The colorspace module provides functions for converting scalars and numpy arrays between different colorspaces.

>>> from rio_color.colorspace import ColorSpace as cs  # enum defining available color spaces
>>> from rio_color.colorspace import convert, convert_arr
>>> convert_arr(array, src=cs.rgb, dst=cs.lch) # for arrays
...
>>> convert(r, g, b, src=cs.rgb, dst=cs.lch)  # for scalars
...
>>> dict(cs.__members__)  # can convert to/from any of these color spaces
{
 'rgb': <ColorSpace.rgb: 0>,
 'xyz': <ColorSpace.xyz: 1>,
 'lab': <ColorSpace.lab: 2>,
 'lch': <ColorSpace.lch: 3>,
 'luv': <ColorSpace.luv: 4>
 }

Command Line Interface

Rio color provides two command line interfaces:

rio color

A general-purpose color correction tool to perform gamma, contrast and saturation adjustments.

The advantages over Imagemagick convert: rio color is geo-aware, retains the profile of the source image, iterates efficiently over interal tiles and can use multiple cores.

Usage: rio color [OPTIONS] SRC_PATH DST_PATH OPERATIONS...

  Color correction

  Operations will be applied to the src image in the specified order.

  Available OPERATIONS include:

      "gamma BANDS VALUE"
          Applies a gamma curve, brightening or darkening midtones.
          VALUE > 1 brightens the image.

      "sigmoidal BANDS CONTRAST BIAS"
          Adjusts the contrast and brightness of midtones.
          BIAS > 0.5 darkens the image.

      "saturation PROPORTION"
          Controls the saturation in LCH color space.
          PROPORTION = 0 results in a grayscale image
          PROPORTION = 1 results in an identical image
          PROPORTION = 2 is likely way too saturated

  BANDS are specified as a single arg, no delimiters

      `123` or `RGB` or `rgb` are all equivalent

  Example:

      rio color -d uint8 -j 4 input.tif output.tif \
          gamma 3 0.95, sigmoidal rgb 35 0.13


Options:
  -j, --jobs INTEGER              Number of jobs to run simultaneously, Use -1
                                  for all cores, default: 1
  -d, --out-dtype [uint8|uint16]  Integer data type for output data, default:
                                  same as input
  --co NAME=VALUE                 Driver specific creation options.See the
                                  documentation for the selected output driver
                                  for more information.
  --help                          Show this message and exit.

Example:

$ rio color -d uint8 -j 4 rgb.tif test.tif \
    gamma G 1.85 gamma B 1.95 sigmoidal RGB 35 0.13 saturation 1.15

screen shot 2016-02-17 at 12 18 47 pm

rio atmos

Provides a higher-level tool for general atmospheric correction of satellite imagery using a proven set of operations to adjust for haze.

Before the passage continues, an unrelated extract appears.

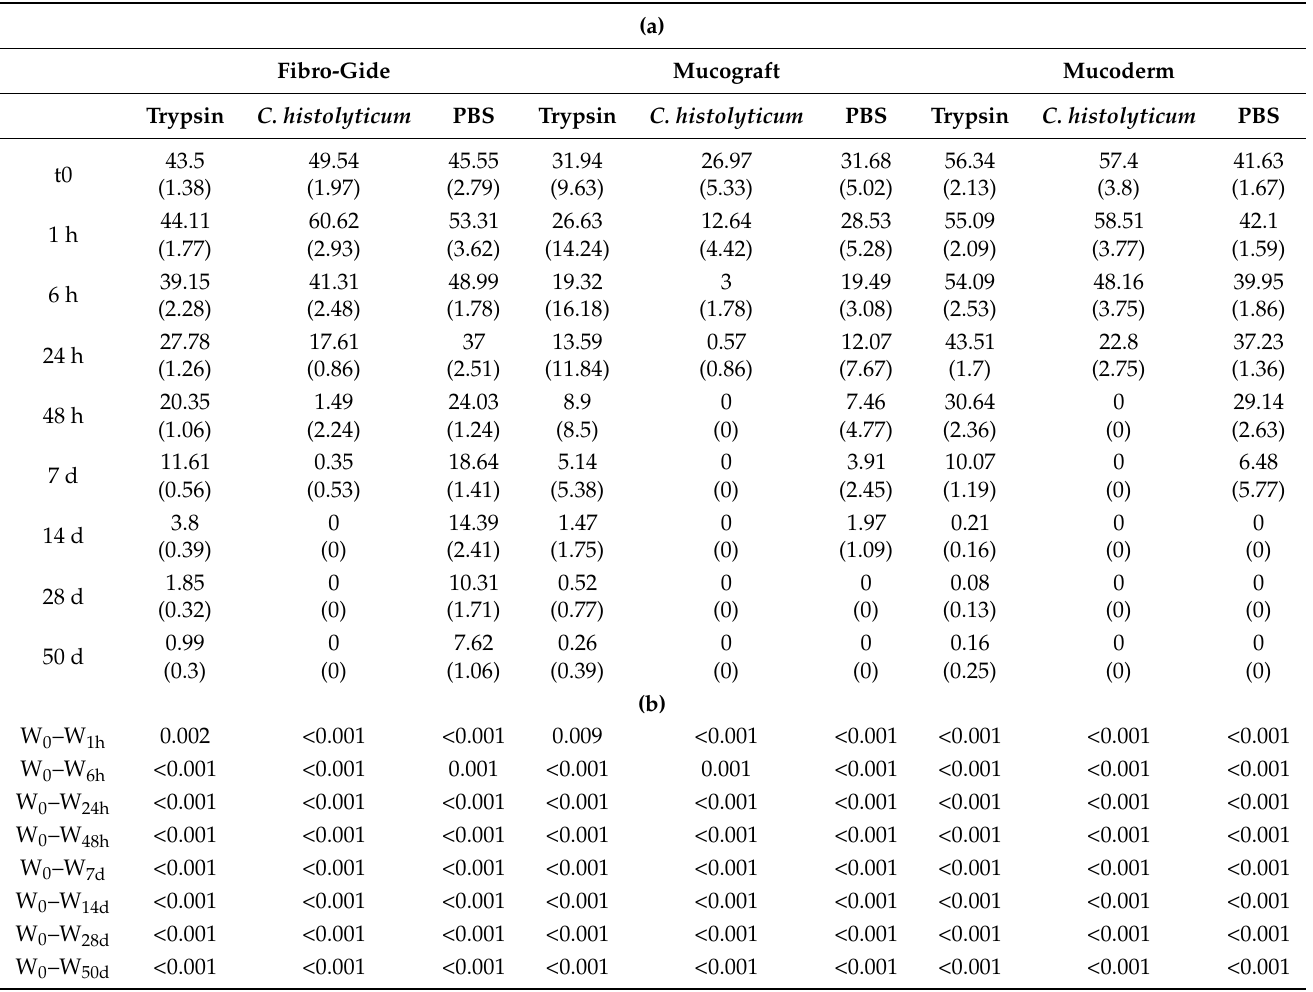
Table 3. ( a ) Weight values ( µ g) of the three experimental matrices (Fibro-Gide, Mucograft and Mucoderm) after different immersion periods ranging from 1 h to 50 days in the different degradation tests; PBS (hydrolytic degradation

Usage: rio atmos [OPTIONS] SRC_PATH DST_PATH

  Atmospheric correction

Options:
  -a, --atmo FLOAT                How much to dampen cool colors, thus cutting
                                  through haze. 0..1 (0 is none), default:
                                  0.03.
  -c, --contrast FLOAT            Contrast factor to apply to the scene.
                                  -infinity..infinity(0 is none), default: 10.
  -b, --bias FLOAT                Skew (brighten/darken) the output. Lower
                                  values make it brighter. 0..1 (0.5 is none),
                                  default: 0.15
  -d, --out-dtype [uint8|uint16]  Integer data type for output data, default:
                                  same as input
  --as-color                      Prints the equivalent rio color command to
                                  stdout.Does NOT run either command, SRC_PATH
                                  will not be created
  -j, --jobs INTEGER              Number of jobs to run simultaneously, Use -1
                                  for all cores, default: 1
  --co NAME=VALUE                 Driver specific creation options.See the
                                  documentation for the selected output driver
                                  for more information.
  --help                          Show this message and exit.